Berger et al. examined the infection rate of meat of animals used as a food source in Switzerland using PCR-RFLP method. The infection rate in cattle, sheep and pigs was 2.7%, 4% and 2.2%, respectively (19). Ergin et al. in Turkey found that the infection rate of cattle brain and muscle was 2 and 6 percent, respectively. The infection rate of sheep brain and muscle was 15 and 20 percent, respectively. However, the infection rate of cattle and sheep was obtained at 24 and 25 percent, respectively using serological methods (20).

The prevalence of T. gondii among sheep and cattle shows high discrepancy in various studies. It seems that this variation is due to geographical location, type of food, type of test, measurement methods and the sample size. T. gondii DNA was detected in 12% of these products. This demonstrates the use of infected meat in this product.
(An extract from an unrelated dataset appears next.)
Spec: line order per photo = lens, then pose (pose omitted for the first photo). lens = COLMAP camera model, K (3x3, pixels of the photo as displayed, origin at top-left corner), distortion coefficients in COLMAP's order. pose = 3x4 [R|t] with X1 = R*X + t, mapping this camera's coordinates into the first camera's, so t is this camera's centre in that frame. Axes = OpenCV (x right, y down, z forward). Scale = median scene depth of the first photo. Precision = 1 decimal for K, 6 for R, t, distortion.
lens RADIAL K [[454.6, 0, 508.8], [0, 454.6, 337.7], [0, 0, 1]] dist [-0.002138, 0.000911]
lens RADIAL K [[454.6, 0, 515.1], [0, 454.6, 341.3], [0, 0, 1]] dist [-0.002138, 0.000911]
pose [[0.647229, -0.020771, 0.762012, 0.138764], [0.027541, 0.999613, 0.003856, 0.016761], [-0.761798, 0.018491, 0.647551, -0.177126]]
The present study is the first attempt to identify T. gondii from meat products by molecular method in Chaharmahal va Bakhtiari Province. Mendonca et al. examined 70 samples of meat products in Brazil using PCR and Bioassay methods. No parasite was isolated, while there were 33 positive samples in PCR method (21). In a study conducted in Turkey, 100 meat products prepared by fermentation were examined using molecular method. The infection rate of meat products have been reported at 19% (20).

Conclusion

Given the high rate of T. gondii infection in tissues of sheep and cattle, appropriate and effective preventive measures should be done to prevent the transmission of this parasite to humans. It is necessary to avoid eating the raw and undercooked tissues of infected animals. Furthermore, the observation of animal health standards and standardization of methods for the preparation of meat and meat products is of great importance.